HER One Day in HK during the Pandemic
The Common Core organised this co-curricular programme to explore women’s experiences of COVID-19 in Hong Kong in relation to gender equality. Through workshops and fieldwork interviews, students gained an understanding of the experiences of women and gender equality in Hong Kong during the time of the pandemic, while developing research and storytelling capacities. Specifically, the programme:
- Explored the concept of gender, the meanings of “woman”, diversity of women, and what the experience of living as a woman is like in HK.
- Developed students’ understanding of gender inequality in HK.
- Enabled students to reflect critically on the impacts of Covid-19 on women and gender equality.
- Increase gender sensitivity in conducting research.
- Enhanced the everyday practices of students regarding gender equality.
- The opportunity is available to all undergraduate students.
Each students invested 25 hours of total work into the project and produced digital stories and transcripts and analysis based on their interviews.
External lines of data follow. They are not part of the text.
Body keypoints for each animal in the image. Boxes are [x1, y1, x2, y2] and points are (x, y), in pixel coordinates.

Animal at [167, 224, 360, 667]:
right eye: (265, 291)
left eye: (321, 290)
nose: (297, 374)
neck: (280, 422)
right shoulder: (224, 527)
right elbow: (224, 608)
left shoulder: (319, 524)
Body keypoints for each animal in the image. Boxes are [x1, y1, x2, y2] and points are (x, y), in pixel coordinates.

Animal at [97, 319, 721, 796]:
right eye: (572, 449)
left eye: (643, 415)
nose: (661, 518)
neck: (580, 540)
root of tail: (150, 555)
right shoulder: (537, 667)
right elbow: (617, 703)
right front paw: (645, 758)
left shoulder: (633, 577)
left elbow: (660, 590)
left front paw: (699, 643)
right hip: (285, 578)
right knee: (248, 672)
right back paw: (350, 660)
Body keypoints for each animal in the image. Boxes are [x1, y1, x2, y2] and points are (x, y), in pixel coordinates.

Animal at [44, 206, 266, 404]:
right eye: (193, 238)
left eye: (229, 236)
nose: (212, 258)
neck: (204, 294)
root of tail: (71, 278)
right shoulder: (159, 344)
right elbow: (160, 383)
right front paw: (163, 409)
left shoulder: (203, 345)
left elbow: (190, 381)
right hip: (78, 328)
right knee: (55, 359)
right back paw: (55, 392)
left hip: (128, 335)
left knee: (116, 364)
Below is a selection of student works from the project.
Digital Stories
Instructors/ Facilitators:
Chi Zhang is a Research Assistant at the Common Core Office. She obtained a Master’s degree in Gender Studies from CUHK, and has been learning and researching gender issues, and in particular young men’s friendships in Hong Kong. For a short while, she served as a junior consultant for the Gender Programme at United Nations Population Fund. Her main research interests include gender, critical studies on men and masculinities, (pro)feminist men, and friendship studies.
Anika Thym is a PhD researcher at the Center for Gender Studies, University of Basel. Her research interests are in critical studies on men and masculinities, critical social theory, gender theory, feminist critique and politics, social studies on finance, care and reproduction, gender equality and diversity in higher education. She is currently working on a project titled Hegemony and Critique: A Study on Critical (Self)Reflections by Men in Leading Positions in the Financial Sector.
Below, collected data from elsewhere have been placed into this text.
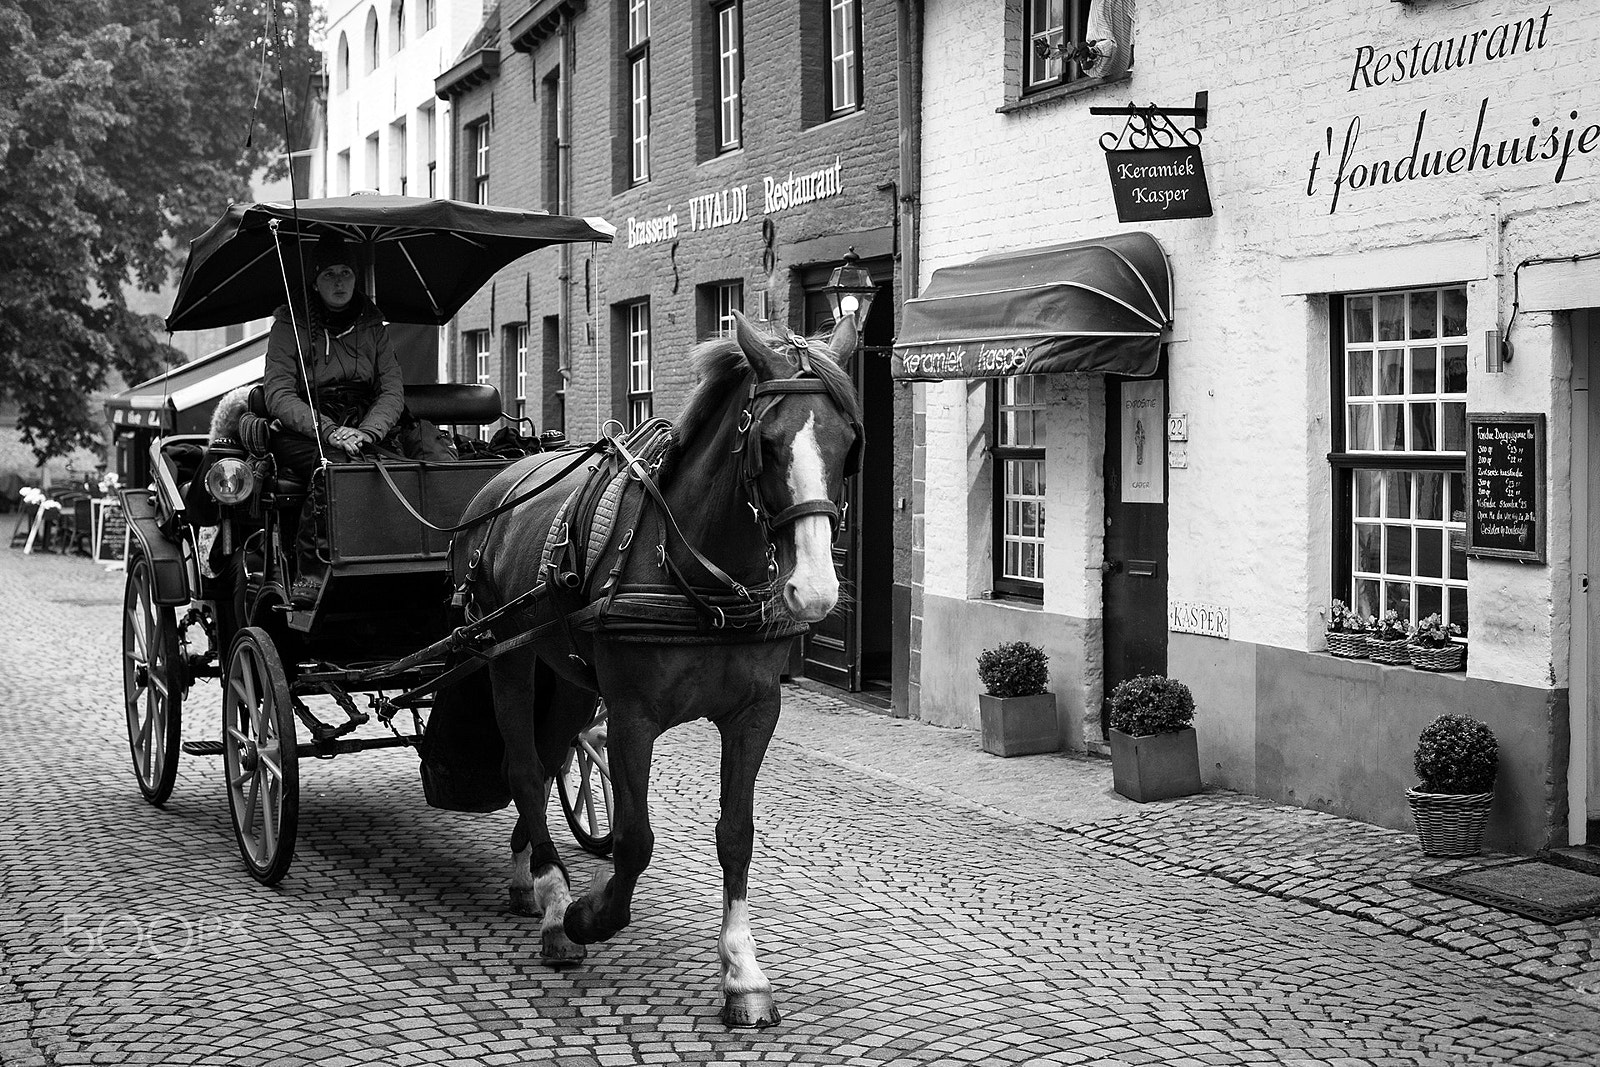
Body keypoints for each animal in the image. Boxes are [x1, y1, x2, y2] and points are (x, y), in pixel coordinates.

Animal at [457, 310, 864, 1023]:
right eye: (767, 442)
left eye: (848, 443)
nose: (814, 591)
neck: (702, 574)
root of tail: (503, 479)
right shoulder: (631, 717)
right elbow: (634, 838)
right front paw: (588, 914)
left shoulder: (754, 712)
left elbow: (736, 834)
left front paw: (742, 972)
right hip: (507, 659)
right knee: (525, 768)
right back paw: (554, 904)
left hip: (567, 677)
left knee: (547, 752)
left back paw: (528, 878)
Patrick Desloge is a Senior Lecturer in the Centre for Applied English Studies at HKU where he has been working in the area of education technology for nearly two decades. In recent years he has taken on two large projects: As the Director of the Nurturing Global Leaders (NGL) programme funded by a grant from the Hong Kong Jockey Club, he oversees more than a hundred HKU and local youth who engage with marginalized youth in Thailand, Myanmar and Cambodia (and Mainland China in 2018) by working as volunteer interns teaching English as a Second Language. This project intersects with his second area of interest, digital literacies, where he is investigating the potential of digital media as a mechanism to assess experiential learning.
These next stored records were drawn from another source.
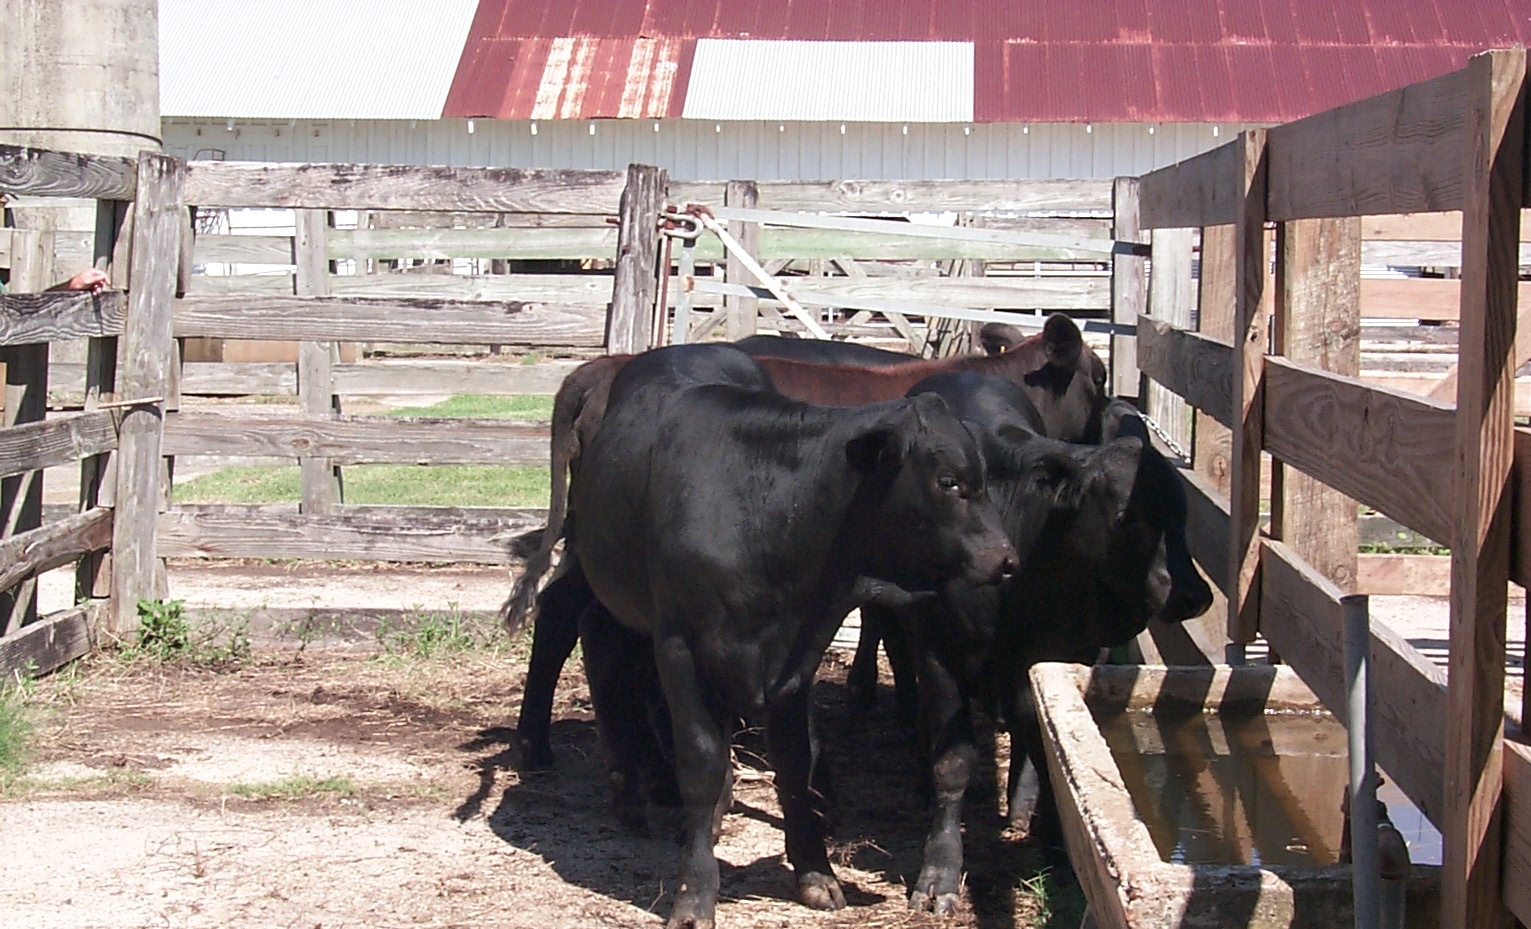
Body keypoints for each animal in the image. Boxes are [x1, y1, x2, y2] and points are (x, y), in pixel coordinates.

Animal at [564, 343, 1018, 929]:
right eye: (948, 481)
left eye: (982, 478)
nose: (1006, 560)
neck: (770, 511)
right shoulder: (680, 644)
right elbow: (702, 763)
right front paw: (695, 895)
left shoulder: (797, 653)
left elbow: (795, 760)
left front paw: (814, 872)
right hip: (605, 578)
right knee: (595, 641)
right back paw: (630, 793)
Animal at [851, 374, 1213, 914]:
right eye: (1128, 516)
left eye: (1183, 514)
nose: (1194, 594)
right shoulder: (939, 652)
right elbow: (953, 762)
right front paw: (939, 871)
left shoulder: (1067, 660)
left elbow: (1051, 748)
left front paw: (1057, 842)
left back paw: (1020, 803)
Jack Tsao is the Associate Director of the Common Core. He obtained his PhD from the University of Queensland in the sociology of education, investigating youth aspirations. Jack’s current research focuses on comparative and international education, youth culture, practice theory, and the sociology of education, grounded through an interdisciplinary lens. Jack has an extensive background in organisational learning and development, commercial banking, and entrepreneurship, occupying various leadership roles.